* _What you are asked to do_
Word for word, transcribe the data below from the line with "index dip: (242, 625)" to the line with "index tip: (488, 635)", keeping both of those lines.

* _Raw data_
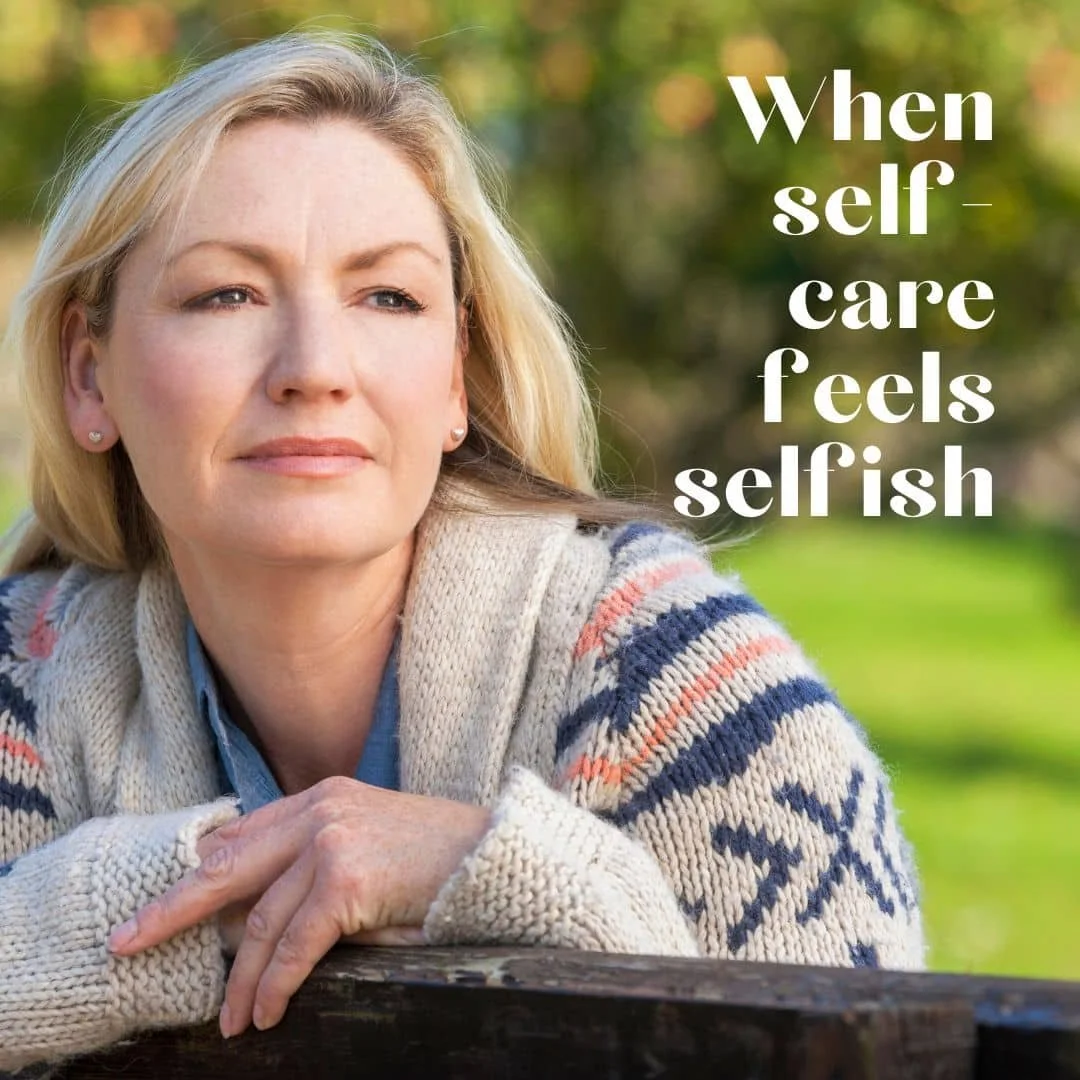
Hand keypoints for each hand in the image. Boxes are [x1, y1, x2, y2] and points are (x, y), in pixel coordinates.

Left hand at [106, 777, 491, 1036]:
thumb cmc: (435, 857)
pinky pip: (296, 945)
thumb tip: (261, 911)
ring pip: (263, 921)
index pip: (240, 837)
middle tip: (128, 942)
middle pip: (226, 867)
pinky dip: (276, 985)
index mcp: (320, 796)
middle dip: (173, 908)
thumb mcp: (370, 840)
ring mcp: (331, 840)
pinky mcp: (347, 878)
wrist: (493, 856)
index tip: (160, 903)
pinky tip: (266, 1013)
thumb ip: (318, 857)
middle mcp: (319, 811)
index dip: (196, 873)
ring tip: (230, 1019)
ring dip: (241, 978)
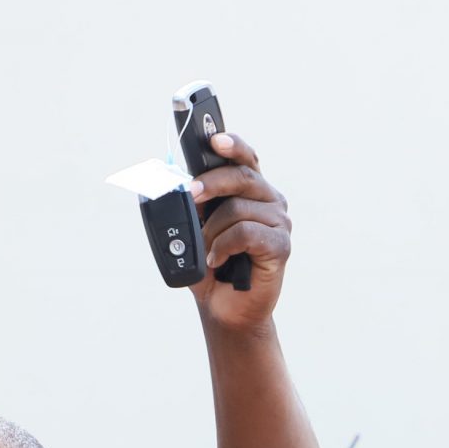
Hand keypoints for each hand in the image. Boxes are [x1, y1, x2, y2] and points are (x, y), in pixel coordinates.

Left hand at [187, 130, 288, 332]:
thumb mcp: (193, 228)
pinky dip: (224, 247)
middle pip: (241, 176)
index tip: (214, 140)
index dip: (231, 145)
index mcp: (250, 189)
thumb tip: (167, 181)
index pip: (245, 157)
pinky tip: (218, 260)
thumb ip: (189, 202)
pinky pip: (245, 233)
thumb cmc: (210, 265)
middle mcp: (269, 200)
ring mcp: (279, 222)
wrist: (224, 307)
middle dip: (210, 183)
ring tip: (208, 250)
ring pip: (238, 208)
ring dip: (212, 231)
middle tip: (190, 193)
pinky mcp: (281, 245)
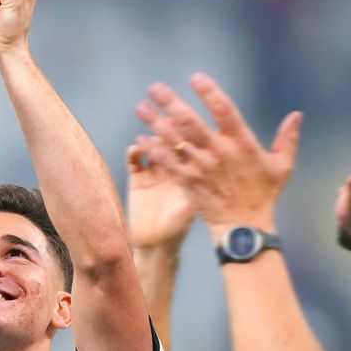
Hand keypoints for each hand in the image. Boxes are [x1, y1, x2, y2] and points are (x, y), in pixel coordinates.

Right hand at [126, 100, 194, 252]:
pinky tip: (137, 147)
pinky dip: (136, 150)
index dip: (192, 124)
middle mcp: (176, 165)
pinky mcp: (138, 178)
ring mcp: (157, 170)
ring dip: (150, 129)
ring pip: (154, 142)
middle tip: (167, 104)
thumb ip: (201, 187)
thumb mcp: (193, 207)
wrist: (158, 246)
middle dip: (169, 118)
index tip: (192, 113)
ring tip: (148, 119)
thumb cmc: (180, 229)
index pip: (194, 138)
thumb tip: (215, 170)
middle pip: (174, 135)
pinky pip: (135, 158)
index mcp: (193, 168)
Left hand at [143, 74, 302, 237]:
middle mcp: (219, 152)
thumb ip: (288, 139)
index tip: (195, 78)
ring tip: (141, 108)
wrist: (244, 228)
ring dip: (155, 122)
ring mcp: (201, 167)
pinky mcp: (188, 183)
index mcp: (242, 143)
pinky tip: (140, 139)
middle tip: (155, 88)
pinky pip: (167, 163)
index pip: (224, 109)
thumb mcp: (282, 167)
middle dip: (171, 102)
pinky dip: (153, 150)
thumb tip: (297, 114)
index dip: (209, 92)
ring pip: (174, 140)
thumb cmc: (264, 196)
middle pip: (191, 121)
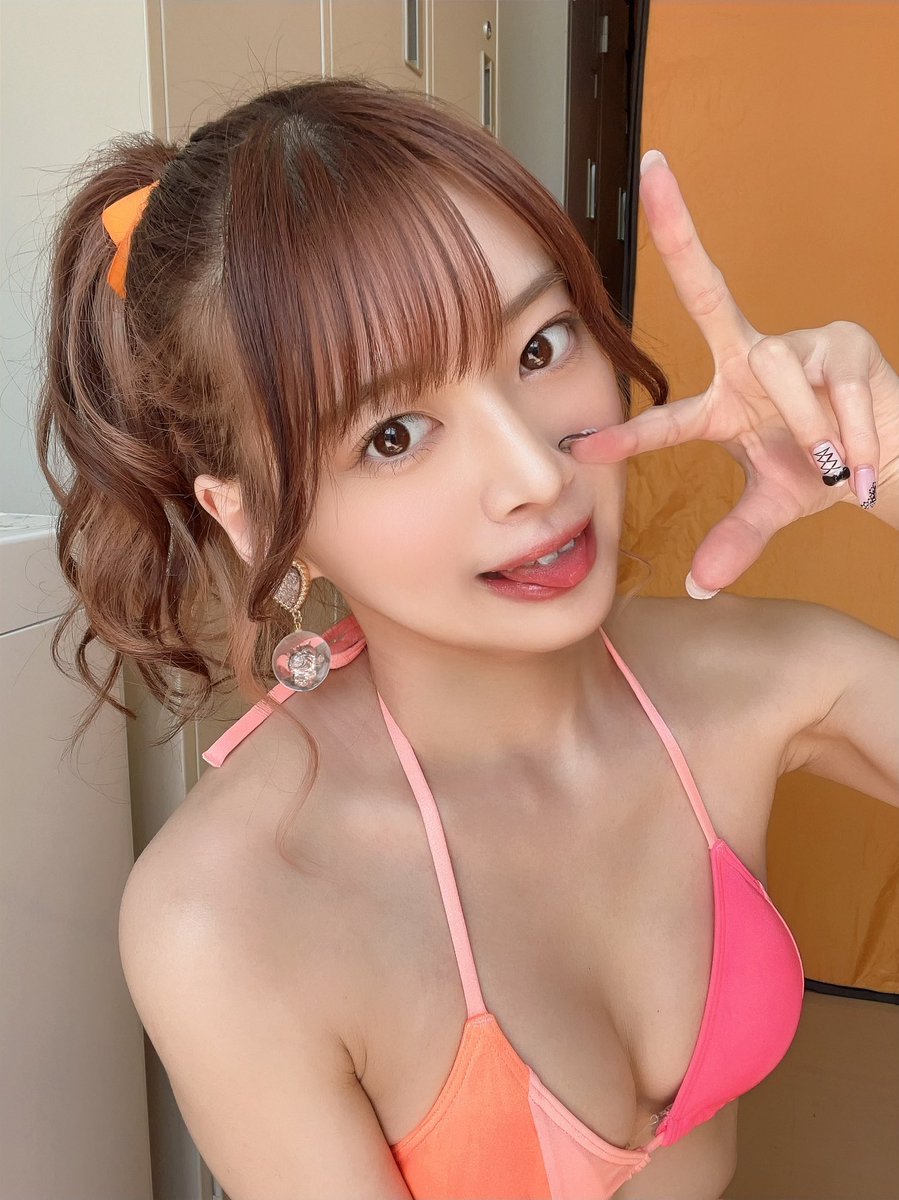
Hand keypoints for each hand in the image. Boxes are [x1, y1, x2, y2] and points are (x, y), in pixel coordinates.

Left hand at [568, 150, 898, 594]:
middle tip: (655, 165)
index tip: (578, 447)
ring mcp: (800, 343)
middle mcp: (754, 357)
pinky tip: (866, 457)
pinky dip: (855, 441)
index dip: (626, 433)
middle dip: (680, 225)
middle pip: (708, 290)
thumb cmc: (825, 471)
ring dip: (817, 440)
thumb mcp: (775, 507)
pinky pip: (840, 397)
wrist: (892, 462)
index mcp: (725, 399)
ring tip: (841, 470)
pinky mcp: (847, 342)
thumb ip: (734, 539)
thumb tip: (697, 587)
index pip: (666, 411)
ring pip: (785, 386)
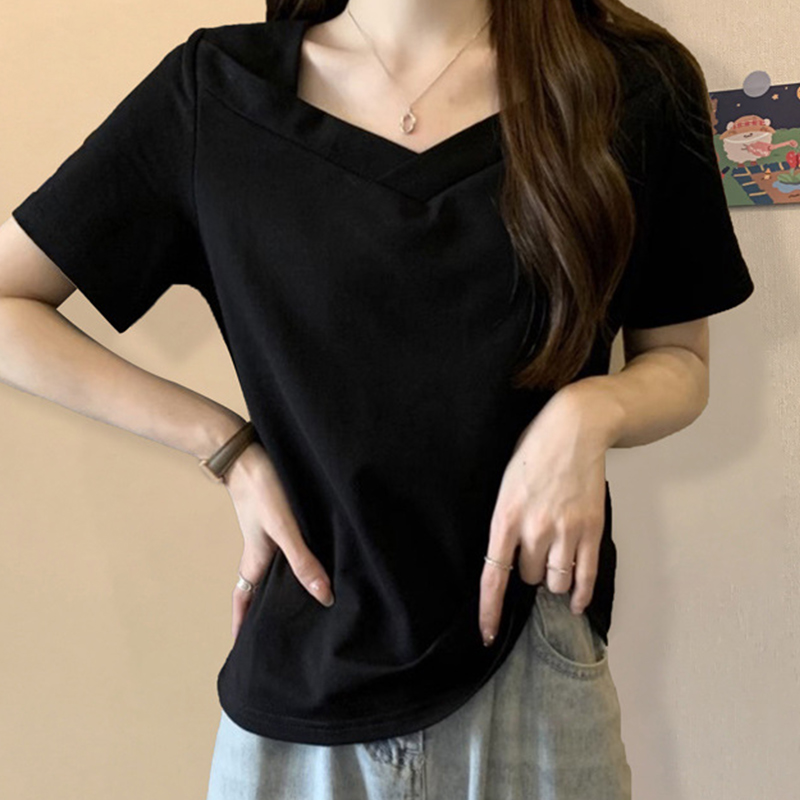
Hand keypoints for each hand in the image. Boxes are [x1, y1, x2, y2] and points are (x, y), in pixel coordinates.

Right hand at [222, 441, 334, 640]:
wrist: (248, 452)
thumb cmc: (262, 490)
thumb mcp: (284, 529)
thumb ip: (303, 561)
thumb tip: (323, 597)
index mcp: (254, 561)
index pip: (243, 602)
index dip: (242, 625)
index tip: (243, 651)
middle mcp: (258, 553)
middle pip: (258, 591)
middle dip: (264, 613)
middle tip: (279, 634)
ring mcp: (266, 536)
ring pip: (272, 571)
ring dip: (281, 588)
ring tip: (300, 604)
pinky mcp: (276, 520)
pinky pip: (284, 551)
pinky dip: (293, 564)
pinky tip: (312, 561)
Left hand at [479, 388, 610, 646]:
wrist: (574, 428)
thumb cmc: (533, 452)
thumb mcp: (505, 484)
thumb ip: (506, 522)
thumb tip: (509, 560)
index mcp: (505, 517)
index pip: (494, 576)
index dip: (490, 610)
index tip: (488, 635)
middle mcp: (534, 529)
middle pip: (528, 578)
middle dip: (529, 571)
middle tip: (533, 550)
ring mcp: (566, 531)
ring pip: (556, 582)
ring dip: (553, 579)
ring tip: (554, 561)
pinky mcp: (591, 529)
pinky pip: (586, 577)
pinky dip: (581, 595)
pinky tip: (575, 602)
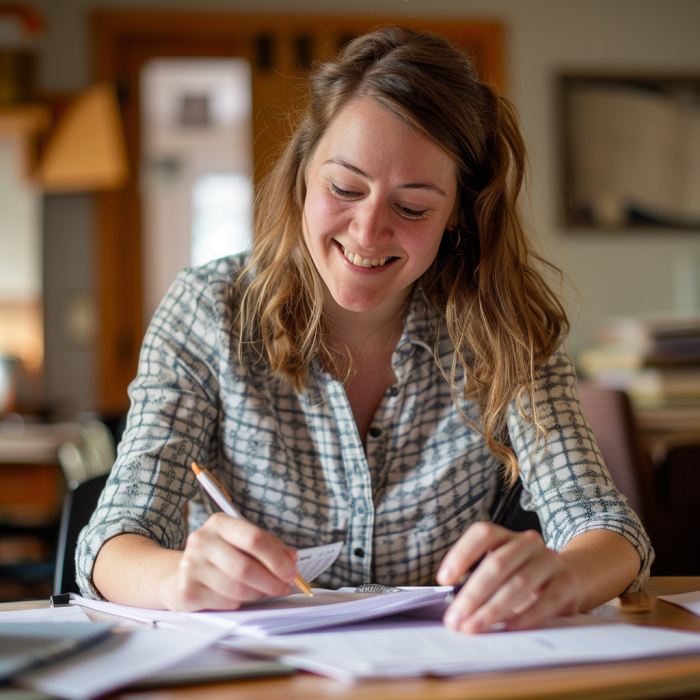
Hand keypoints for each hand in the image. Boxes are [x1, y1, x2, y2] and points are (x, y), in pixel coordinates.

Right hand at [163, 513, 298, 611]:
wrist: (180, 574)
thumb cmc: (220, 556)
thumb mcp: (243, 543)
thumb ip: (269, 547)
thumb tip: (291, 559)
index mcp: (219, 523)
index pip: (254, 538)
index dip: (276, 558)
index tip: (291, 571)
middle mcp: (202, 541)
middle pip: (245, 567)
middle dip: (271, 581)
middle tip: (285, 587)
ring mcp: (191, 566)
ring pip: (237, 588)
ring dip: (258, 593)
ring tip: (264, 591)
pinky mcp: (188, 591)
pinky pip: (226, 603)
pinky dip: (240, 602)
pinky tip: (239, 596)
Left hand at [436, 522, 582, 633]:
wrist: (575, 577)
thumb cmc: (526, 576)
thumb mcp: (504, 571)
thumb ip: (481, 582)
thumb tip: (455, 611)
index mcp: (507, 536)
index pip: (483, 533)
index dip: (462, 553)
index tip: (444, 579)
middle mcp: (529, 543)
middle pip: (497, 563)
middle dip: (472, 593)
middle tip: (455, 619)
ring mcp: (550, 561)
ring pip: (518, 583)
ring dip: (492, 609)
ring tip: (474, 627)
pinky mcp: (568, 583)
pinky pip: (547, 600)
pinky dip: (526, 616)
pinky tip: (509, 628)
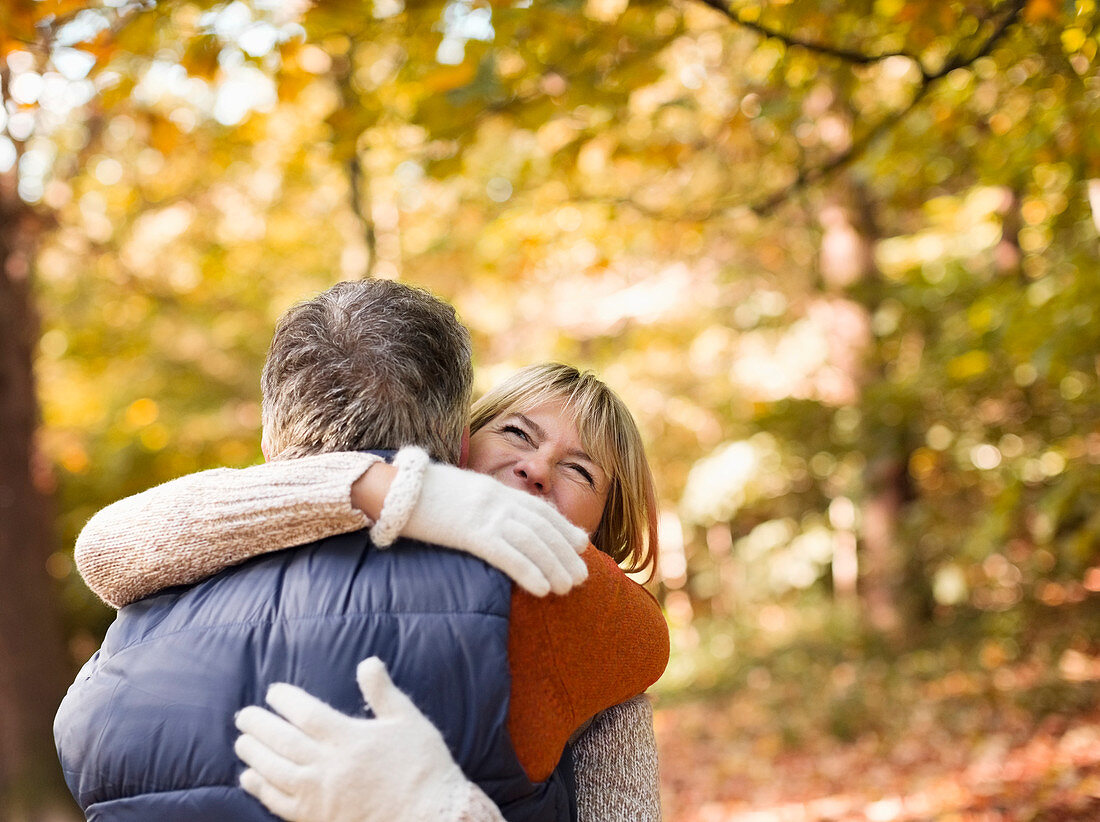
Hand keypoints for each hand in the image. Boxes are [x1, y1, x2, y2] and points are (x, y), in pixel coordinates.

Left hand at [236, 657, 472, 821]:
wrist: (430, 816)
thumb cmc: (422, 766)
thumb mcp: (408, 720)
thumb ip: (383, 692)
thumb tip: (367, 662)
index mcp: (349, 738)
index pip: (306, 714)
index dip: (285, 701)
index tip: (273, 692)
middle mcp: (329, 765)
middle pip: (282, 741)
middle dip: (259, 725)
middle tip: (244, 715)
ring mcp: (320, 795)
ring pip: (275, 771)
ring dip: (254, 754)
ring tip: (242, 742)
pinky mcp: (317, 819)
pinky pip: (279, 803)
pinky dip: (260, 789)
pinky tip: (249, 778)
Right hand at [402, 457, 589, 596]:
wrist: (394, 487)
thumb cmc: (419, 494)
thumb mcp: (458, 493)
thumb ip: (480, 504)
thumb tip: (493, 522)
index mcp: (494, 489)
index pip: (538, 509)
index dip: (562, 527)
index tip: (580, 544)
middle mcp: (497, 499)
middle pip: (541, 528)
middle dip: (564, 553)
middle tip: (582, 575)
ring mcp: (485, 515)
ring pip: (532, 542)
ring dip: (554, 566)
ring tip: (568, 588)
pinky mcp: (470, 533)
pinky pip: (507, 555)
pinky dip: (530, 572)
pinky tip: (543, 589)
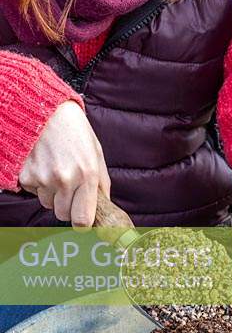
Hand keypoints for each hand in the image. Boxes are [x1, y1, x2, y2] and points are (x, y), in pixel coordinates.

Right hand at [18, 100, 110, 227]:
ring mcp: (43, 179)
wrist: (45, 111)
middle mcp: (65, 179)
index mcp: (87, 174)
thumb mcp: (96, 152)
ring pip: (48, 203)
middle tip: (69, 186)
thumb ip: (102, 182)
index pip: (83, 220)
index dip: (83, 221)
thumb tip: (105, 205)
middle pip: (63, 215)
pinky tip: (43, 164)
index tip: (82, 217)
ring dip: (52, 193)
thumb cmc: (74, 131)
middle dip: (67, 205)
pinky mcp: (25, 176)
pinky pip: (33, 192)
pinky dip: (38, 183)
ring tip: (56, 168)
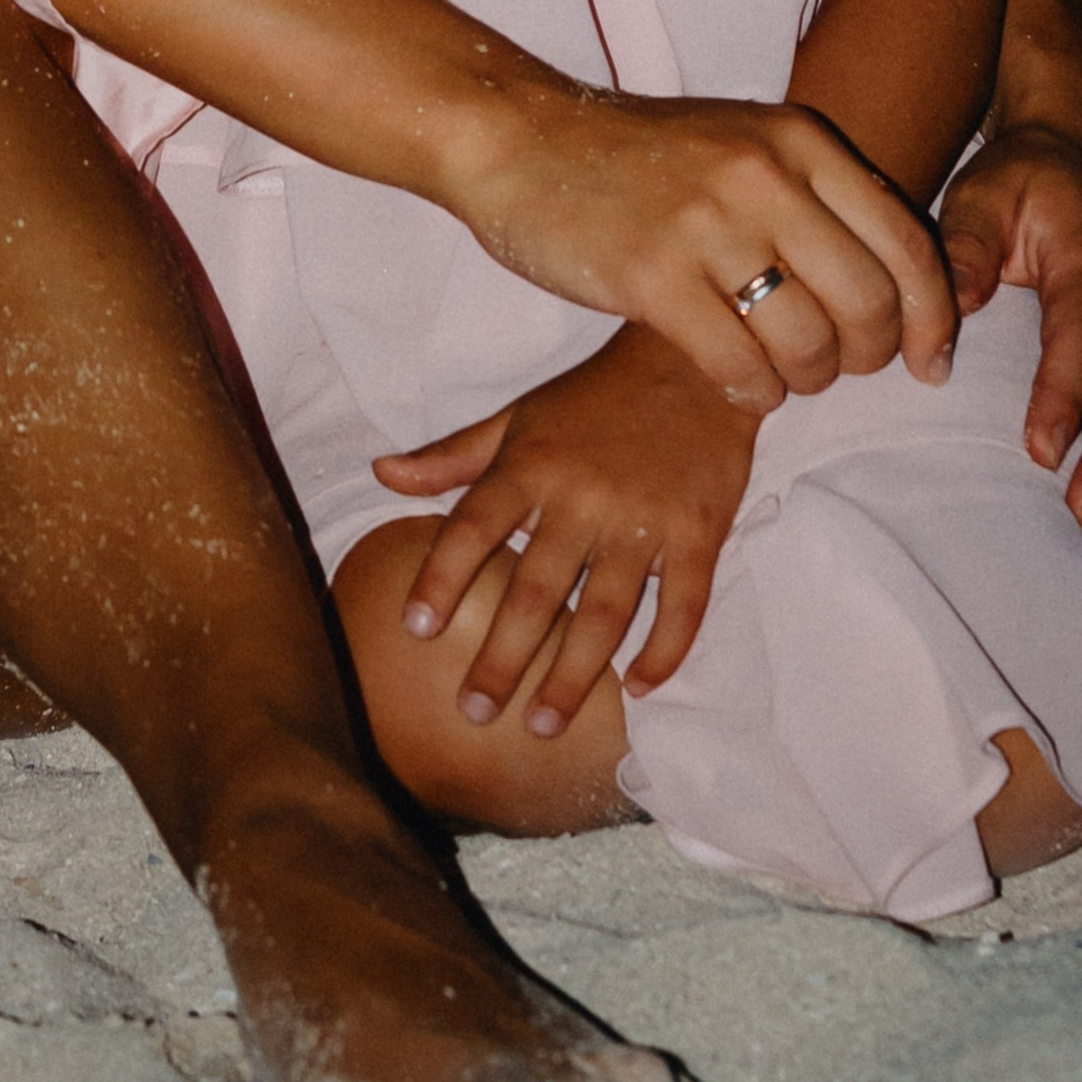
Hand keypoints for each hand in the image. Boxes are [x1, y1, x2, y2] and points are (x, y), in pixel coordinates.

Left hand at [373, 326, 753, 734]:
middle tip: (474, 713)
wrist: (696, 356)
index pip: (473, 528)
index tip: (415, 631)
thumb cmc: (595, 397)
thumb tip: (381, 473)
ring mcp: (644, 518)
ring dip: (572, 675)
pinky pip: (683, 604)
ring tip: (542, 725)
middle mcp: (582, 496)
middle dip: (502, 658)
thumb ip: (452, 455)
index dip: (442, 579)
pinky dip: (664, 651)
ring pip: (604, 612)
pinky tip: (639, 689)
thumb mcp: (519, 417)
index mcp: (532, 466)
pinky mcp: (700, 530)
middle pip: (535, 589)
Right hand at [451, 82, 957, 408]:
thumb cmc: (637, 157)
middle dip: (868, 358)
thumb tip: (900, 294)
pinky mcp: (651, 276)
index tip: (929, 364)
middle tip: (838, 370)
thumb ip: (816, 201)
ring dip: (806, 381)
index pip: (906, 244)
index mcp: (798, 139)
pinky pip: (740, 368)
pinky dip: (753, 395)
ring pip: (809, 343)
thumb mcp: (741, 146)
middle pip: (869, 303)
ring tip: (781, 375)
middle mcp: (764, 174)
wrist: (519, 136)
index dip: (933, 318)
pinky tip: (739, 386)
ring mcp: (707, 223)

* _Response to the exercise_
index dip: (242, 625)
index tip: (243, 651)
middle mcp: (258, 553)
middle pip: (258, 591)
middle dip: (264, 613)
middle tip: (279, 634)
ring mcp: (266, 536)
ring pip: (272, 571)
ring dip: (281, 588)
ring tip: (300, 604)
pinky mcp: (276, 520)
pinky pip: (284, 551)
pinky dip: (293, 564)
pinky tip: (312, 561)
Left hand at [479, 388, 610, 646]:
wrist: (574, 428)
thumb cmc: (533, 452)
thumb mcp: (505, 484)
thumb ip: (506, 522)
thumb tip: (509, 560)
index mcp: (505, 517)
index pip: (494, 576)
index dip: (490, 610)
index tip: (488, 635)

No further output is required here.